(Records contained in a dataset)
-------
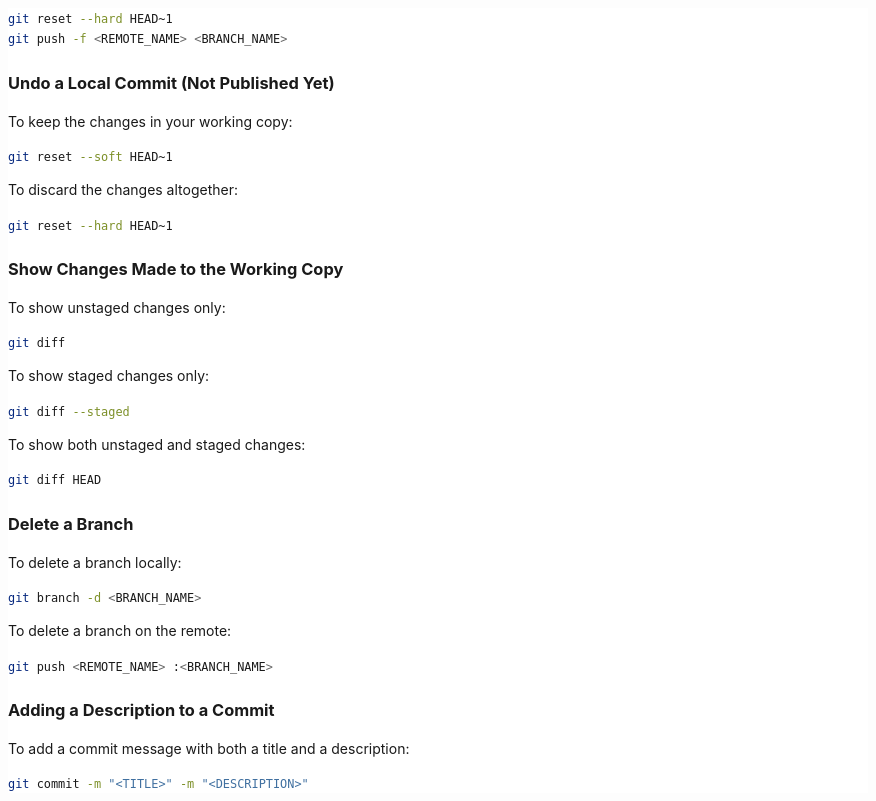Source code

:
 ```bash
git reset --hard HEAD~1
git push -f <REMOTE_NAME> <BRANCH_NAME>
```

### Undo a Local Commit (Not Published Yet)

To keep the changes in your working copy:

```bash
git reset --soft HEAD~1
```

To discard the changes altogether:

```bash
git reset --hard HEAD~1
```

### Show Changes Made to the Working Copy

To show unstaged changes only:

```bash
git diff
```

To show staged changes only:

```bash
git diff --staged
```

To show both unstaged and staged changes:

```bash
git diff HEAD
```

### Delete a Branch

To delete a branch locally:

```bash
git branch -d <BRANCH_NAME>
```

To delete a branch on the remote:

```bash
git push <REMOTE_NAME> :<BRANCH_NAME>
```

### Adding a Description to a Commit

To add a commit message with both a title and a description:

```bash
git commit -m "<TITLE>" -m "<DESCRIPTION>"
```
-------
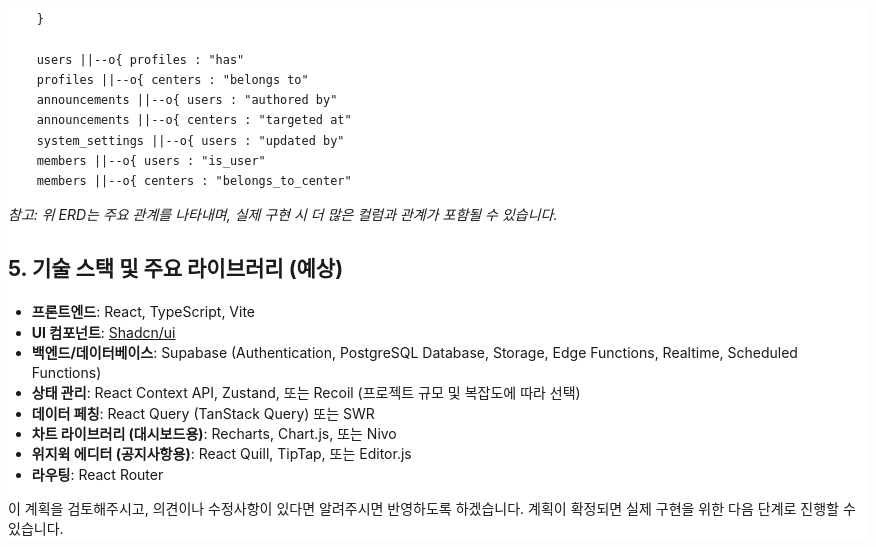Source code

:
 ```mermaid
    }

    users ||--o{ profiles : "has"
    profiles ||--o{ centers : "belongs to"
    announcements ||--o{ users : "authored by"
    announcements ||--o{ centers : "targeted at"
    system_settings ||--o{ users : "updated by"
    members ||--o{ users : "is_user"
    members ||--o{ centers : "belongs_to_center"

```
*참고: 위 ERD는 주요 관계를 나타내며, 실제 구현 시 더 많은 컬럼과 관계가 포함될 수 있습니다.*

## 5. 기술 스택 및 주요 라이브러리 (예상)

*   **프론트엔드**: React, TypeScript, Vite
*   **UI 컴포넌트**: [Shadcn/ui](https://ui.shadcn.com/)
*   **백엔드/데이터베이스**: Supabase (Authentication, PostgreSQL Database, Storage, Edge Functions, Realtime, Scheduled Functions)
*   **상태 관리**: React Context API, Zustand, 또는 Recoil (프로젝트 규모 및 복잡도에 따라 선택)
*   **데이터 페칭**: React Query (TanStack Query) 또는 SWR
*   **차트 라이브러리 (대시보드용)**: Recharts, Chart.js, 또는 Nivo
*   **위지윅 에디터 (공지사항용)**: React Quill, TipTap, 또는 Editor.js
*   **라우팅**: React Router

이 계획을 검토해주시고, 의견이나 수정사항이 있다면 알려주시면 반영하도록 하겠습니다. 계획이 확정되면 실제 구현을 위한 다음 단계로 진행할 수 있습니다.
-------
WORK ITEM: Transcribe, exactly and without additions, the lines of the records above, beginning with the line that contains "Chart.js, 또는 Nivo" and ending with the line that contains "이 계획을 검토해주시고, 의견이나", both included.

TASK OUTPUT:
*   **차트 라이브러리 (대시보드용)**: Recharts, Chart.js, 또는 Nivo
*   **위지윅 에디터 (공지사항용)**: React Quill, TipTap, 또는 Editor.js
*   **라우팅**: React Router

이 계획을 검토해주시고, 의견이나 수정사항이 있다면 알려주시면 반영하도록 하겠습니다. 계획이 확정되면 실제 구현을 위한 다음 단계로 진행할 수 있습니다.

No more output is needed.